DATASET EXTRACT:
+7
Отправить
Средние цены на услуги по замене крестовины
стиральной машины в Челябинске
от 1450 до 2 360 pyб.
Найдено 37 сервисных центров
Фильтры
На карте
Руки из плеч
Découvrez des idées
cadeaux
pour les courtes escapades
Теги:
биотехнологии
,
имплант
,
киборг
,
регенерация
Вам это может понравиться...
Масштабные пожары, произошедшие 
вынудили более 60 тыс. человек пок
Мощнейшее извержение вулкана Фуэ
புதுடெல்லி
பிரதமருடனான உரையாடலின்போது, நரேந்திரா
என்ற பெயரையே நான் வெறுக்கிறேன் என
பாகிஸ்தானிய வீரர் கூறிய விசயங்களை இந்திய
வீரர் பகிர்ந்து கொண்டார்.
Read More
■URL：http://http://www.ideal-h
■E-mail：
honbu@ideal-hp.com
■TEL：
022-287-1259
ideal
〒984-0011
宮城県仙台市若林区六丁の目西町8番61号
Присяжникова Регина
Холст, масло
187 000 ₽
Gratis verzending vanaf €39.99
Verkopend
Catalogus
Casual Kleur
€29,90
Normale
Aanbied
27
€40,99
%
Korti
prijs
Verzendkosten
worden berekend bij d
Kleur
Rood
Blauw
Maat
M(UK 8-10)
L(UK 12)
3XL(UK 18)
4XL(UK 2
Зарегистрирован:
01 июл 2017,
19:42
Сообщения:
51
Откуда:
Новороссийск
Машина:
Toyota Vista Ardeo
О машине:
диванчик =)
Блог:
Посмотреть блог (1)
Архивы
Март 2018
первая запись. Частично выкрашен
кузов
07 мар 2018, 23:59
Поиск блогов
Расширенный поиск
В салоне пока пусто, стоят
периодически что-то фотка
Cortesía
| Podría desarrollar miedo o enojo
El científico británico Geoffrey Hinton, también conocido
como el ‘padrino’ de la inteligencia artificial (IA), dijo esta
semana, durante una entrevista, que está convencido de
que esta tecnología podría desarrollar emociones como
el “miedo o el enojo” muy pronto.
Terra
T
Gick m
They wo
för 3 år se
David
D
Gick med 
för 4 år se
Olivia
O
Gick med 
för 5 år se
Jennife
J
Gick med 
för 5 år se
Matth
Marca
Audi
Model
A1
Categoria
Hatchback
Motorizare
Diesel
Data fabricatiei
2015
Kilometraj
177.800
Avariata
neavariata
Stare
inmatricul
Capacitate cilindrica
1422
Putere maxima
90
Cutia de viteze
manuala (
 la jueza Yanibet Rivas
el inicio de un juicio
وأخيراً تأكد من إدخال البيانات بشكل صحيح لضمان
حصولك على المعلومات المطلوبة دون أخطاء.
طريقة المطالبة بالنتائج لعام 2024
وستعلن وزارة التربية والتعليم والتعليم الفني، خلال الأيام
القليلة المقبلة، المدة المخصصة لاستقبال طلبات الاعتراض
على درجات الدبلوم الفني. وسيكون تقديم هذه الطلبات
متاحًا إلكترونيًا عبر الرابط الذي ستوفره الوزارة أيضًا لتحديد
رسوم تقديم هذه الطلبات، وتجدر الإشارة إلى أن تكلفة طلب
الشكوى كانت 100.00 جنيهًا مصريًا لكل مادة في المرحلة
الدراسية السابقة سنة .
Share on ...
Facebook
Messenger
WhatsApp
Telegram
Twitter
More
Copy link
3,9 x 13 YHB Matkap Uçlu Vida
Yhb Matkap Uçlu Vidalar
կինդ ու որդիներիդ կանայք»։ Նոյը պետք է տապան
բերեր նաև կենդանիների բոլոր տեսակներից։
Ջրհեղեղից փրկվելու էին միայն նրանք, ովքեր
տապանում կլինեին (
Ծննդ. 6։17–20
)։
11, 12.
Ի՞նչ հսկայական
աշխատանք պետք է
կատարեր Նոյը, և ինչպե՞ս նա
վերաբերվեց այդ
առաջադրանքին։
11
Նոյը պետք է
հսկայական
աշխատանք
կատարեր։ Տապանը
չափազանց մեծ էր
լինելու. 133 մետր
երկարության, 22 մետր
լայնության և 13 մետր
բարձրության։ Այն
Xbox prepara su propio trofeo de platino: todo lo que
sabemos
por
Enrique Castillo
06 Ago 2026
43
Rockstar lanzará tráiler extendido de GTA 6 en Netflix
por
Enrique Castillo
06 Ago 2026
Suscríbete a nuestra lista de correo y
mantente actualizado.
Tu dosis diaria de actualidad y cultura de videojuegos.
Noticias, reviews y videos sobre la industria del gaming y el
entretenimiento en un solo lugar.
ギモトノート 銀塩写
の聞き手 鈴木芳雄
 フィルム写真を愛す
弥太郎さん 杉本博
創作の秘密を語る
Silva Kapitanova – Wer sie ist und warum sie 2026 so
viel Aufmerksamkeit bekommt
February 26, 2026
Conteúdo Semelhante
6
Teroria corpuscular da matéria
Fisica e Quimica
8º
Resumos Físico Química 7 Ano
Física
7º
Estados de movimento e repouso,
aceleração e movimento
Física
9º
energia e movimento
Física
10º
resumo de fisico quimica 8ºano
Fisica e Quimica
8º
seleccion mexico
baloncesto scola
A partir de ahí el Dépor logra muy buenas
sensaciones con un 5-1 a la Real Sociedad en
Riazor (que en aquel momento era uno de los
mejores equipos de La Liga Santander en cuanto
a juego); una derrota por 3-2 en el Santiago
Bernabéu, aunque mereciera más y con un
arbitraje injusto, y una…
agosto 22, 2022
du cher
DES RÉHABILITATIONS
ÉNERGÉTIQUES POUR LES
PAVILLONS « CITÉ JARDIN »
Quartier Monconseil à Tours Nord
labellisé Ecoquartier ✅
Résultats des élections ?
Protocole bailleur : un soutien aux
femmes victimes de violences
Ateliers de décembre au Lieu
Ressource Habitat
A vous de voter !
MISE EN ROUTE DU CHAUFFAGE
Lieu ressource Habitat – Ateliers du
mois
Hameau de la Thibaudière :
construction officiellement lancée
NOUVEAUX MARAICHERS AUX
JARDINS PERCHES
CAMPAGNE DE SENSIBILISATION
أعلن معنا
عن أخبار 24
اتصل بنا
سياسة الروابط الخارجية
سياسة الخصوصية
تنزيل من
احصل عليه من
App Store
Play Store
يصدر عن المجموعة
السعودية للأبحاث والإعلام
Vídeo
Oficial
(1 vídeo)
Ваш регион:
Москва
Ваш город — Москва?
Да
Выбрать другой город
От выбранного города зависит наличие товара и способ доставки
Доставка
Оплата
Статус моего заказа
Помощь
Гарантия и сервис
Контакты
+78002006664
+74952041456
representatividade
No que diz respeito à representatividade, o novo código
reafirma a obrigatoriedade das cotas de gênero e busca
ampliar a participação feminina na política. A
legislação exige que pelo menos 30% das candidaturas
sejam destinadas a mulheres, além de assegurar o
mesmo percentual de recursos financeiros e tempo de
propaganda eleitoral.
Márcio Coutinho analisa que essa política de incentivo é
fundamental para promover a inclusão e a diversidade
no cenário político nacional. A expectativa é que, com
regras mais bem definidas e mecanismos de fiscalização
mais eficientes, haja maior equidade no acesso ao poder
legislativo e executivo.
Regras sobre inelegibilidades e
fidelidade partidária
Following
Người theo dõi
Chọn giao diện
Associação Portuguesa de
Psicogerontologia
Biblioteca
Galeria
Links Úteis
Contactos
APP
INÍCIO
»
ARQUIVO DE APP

WHAT THE EXERCISE ASKS:
Lines from the one containing "Márcio Coutinho analisa" through the end of the data above must be written out exactly, and no other lines are needed.

ANSWER TO THE PROBLEM:
Márcio Coutinho analisa que essa política de incentivo é
fundamental para promover a inclusão e a diversidade
no cenário político nacional. A expectativa é que, com
regras mais bem definidas e mecanismos de fiscalização
mais eficientes, haja maior equidade no acesso ao poder
legislativo e executivo.
Regras sobre inelegibilidades e
fidelidade partidária
Following
Người theo dõi
Chọn giao diện
Associação Portuguesa de
Psicogerontologia
Biblioteca
Galeria
Links Úteis
Contactos
APP
INÍCIO
»
ARQUIVO DE APP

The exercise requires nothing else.